- [Task directions]:
Rewrite the records below, replacing every "Episodio" with "Capítulo" and leaving everything else unchanged.
=== Section Start ===
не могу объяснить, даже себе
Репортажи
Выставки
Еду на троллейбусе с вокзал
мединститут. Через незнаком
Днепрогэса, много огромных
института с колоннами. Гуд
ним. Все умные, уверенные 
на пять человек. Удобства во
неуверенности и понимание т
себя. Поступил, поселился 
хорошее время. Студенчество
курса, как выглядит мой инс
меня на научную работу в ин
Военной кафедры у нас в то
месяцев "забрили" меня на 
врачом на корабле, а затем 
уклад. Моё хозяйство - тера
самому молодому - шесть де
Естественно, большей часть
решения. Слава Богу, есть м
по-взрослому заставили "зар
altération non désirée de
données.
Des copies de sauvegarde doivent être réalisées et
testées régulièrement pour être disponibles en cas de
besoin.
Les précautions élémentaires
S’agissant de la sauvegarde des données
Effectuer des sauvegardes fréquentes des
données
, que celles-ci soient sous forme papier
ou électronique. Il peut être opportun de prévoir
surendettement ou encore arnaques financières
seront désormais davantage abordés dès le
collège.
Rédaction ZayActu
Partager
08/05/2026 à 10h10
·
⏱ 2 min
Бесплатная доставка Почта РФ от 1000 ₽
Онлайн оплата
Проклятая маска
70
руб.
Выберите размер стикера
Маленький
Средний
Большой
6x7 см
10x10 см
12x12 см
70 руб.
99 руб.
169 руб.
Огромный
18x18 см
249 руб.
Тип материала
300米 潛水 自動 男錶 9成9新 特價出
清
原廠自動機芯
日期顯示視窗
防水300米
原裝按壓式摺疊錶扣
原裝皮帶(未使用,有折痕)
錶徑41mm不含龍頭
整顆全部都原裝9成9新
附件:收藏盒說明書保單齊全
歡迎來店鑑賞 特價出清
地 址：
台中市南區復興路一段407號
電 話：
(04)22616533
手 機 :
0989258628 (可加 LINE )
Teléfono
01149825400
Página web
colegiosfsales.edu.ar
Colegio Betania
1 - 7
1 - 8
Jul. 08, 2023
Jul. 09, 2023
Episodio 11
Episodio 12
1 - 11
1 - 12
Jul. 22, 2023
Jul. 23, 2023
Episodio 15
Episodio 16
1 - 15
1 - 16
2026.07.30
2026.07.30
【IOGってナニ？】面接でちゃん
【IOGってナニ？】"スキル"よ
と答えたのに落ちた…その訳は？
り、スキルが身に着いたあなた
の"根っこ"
=== Section End ===
- [Written solution]:
не могу объяснить, даже себе
Репортажи
Выставки
Еду на троллейбусе с вокзал
мединститут. Через незнаком
Днепрогэса, много огромных
института с колоннами. Гуд
ним. Все умные, уверенные 
на пять человек. Удобства во
неуверенности и понимание т
себя. Поступил, поселился 
хорошее время. Студенчество
курса, как выглядит мой инс
меня на научную работу в ин
Военной кафедры у нас в то
месяцев "забрили" меня на 
врачом на корабле, а затем 
уклад. Моё хозяйство - тера
самому молодому - шесть де
Естественно, большей часть
решения. Слава Богу, есть м
по-взрослому заставили "зар
altération non désirée de
données.
Des copies de sauvegarde doivent être réalisées et
testées régulièrement pour être disponibles en cas de
besoin.
Les précautions élémentaires
S’agissant de la sauvegarde des données
Effectuer des sauvegardes fréquentes des
données
, que celles-ci soient sous forme papier
ou électronique. Il peut être opportun de prévoir
surendettement ou encore arnaques financières
seront désormais davantage abordés dès le
collège.
Rédaction ZayActu
Partager
08/05/2026 à 10h10
·
⏱ 2 min
Бесплатная доставка Почта РФ от 1000 ₽
Онлайн оплата
Проклятая маска
70
руб.
Выберите размер стикера
Маленький
Средний
Большой
6x7 см
10x10 см
12x12 см
70 руб.
99 руб.
169 руб.
Огромный
18x18 см
249 руб.
Тип материала
300米 潛水 自動 男錶 9成9新 特價出
清
原廠自動機芯
日期顯示視窗
防水300米
原裝按壓式摺疊錶扣
原裝皮帶(未使用,有折痕)
錶徑41mm不含龍頭
整顆全部都原裝9成9新
附件:收藏盒說明書保單齊全
歡迎來店鑑賞 特價出清
地 址：
台中市南區復興路一段407號
電 話：
(04)22616533
手 機 :
0989258628 (可加 LINE )
Teléfono
01149825400
Página web
colegiosfsales.edu.ar
Colegio Betania
1 - 7
1 - 8
Jul. 08, 2023
Jul. 09, 2023
Capítulo 11
Capítulo 12
1 - 11
1 - 12
Jul. 22, 2023
Jul. 23, 2023
Capítulo 15
Capítulo 16
1 - 15
1 - 16
2026.07.30
2026.07.30
【IOGってナニ？】面接でちゃん
【IOGってナニ？】"スキル"よ
と答えたのに落ちた…その訳は？
り、スキルが身に着いたあなた
の"根っこ"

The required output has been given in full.